During the recession the recruitment sector was hit hard. We all know that, and we all know that fewer jobs meant lower billings and intense competition between recruiters to fill the few and far between assignments that did come up.
An interesting development emerged from this: the realisation that to be of true value to candidates and clients, recruiters and job boards needed to remain relevant. They needed to give job seekers in particular a reason to continue engaging with them. Cue content marketing.
I wrote for a number of boards during this time and by the start of 2009 there was a noticeable change in the type of content I was being asked to produce. The focus moved away from the short-term approach to job seeking towards taking a long-term view to their careers – getting them to think about how their work impacted the organisation’s bottom line, focusing job search efforts on growing industries, career change and even growing economies elsewhere in the country.
This meant that their customers (i.e. job seekers) could find the information they needed to enable them to make better, more informed decisions about their careers. For some that meant searching for a new job, whilst for others they simply seeking knowledge and advice on how to make the best of the one they already have or how to progress within their current organisation, for instance.

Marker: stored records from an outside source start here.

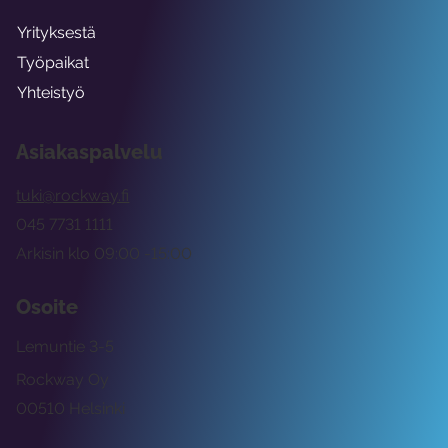
Yrityksestä
Työpaikat
Yhteistyö
Asiakaspalvelu
tuki@rockway.fi
045 7731 1111
Arkisin klo 09:00 -15:00
Osoite
Lemuntie 3-5
Rockway Oy
00510 Helsinki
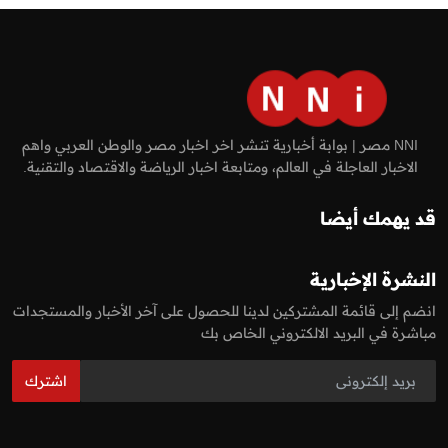
NNI مصر | بوابة أخبارية تنشر اخر اخبار مصر والوطن العربي واهم
الاخبار العاجلة في العالم، ومتابعة اخبار الرياضة والاقتصاد والتقنية.
قد يهمك أيضا
النشرة الإخبارية
انضم إلى قائمة المشتركين لدينا للحصول على آخر الأخبار والمستجدات
مباشرة في البريد الالكتروني الخاص بك
اشترك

By 2010, one of the job boards I was working with reported around 40% of all visitors to their UK site alone (I wrote for 20+ of their international sites) were not only looking for a new job, they were seeking career advice to help them in their current roles.
To maximise the user experience you need to think about the journey that your customers (clients and candidates) take when they visit your site. Consider what they are really looking for.

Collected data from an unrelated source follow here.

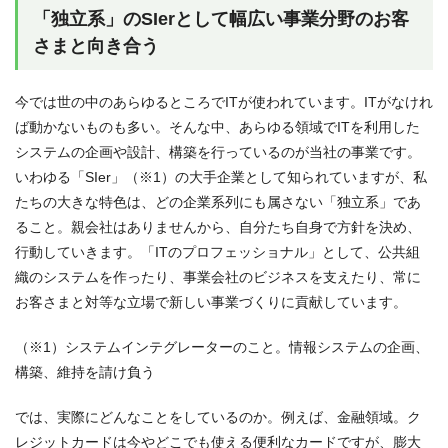
「独立系」のSIerとして幅広い事業分野のお客
さまと向き合う
今では世の中のあらゆるところでITが使われています。ITがなけれ
ば動かないものも多い。そんな中、あらゆる領域でITを利用した
システムの企画や設計、構築を行っているのが当社の事業です。
いわゆる「SIer」（※1）の大手企業として知られていますが、私
たちの大きな特色は、どの企業系列にも属さない「独立系」であ
ること。親会社はありませんから、自分たち自身で方針を決め、
行動していきます。「ITのプロフェッショナル」として、公共組
織のシステムを作ったり、事業会社のビジネスを支えたり、常に
お客さまと対等な立場で新しい事業づくりに貢献しています。
（※1）システムインテグレーターのこと。情報システムの企画、
構築、維持を請け負う
では、実際にどんなことをしているのか。例えば、金融領域。ク
レジットカードは今やどこでも使える便利なカードですが、膨大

They may not necessarily be there to complete an immediate transaction, they may just be looking for information that will solve a problem, educate, inform or simply entertain them.
Getting the balance right between not providing your customers with enough information and overloading them with too much, is a tricky proposition especially when you consider the plethora of options at your disposal, such as data sheets, FAQ sections, articles, white papers or a visual support such as videos and infographics.
Content is what makes your potential customers become just that – customers. If they are able to gain access to curated content that is relevant to them, their experience of interacting and engaging with your organisation will be all the greater.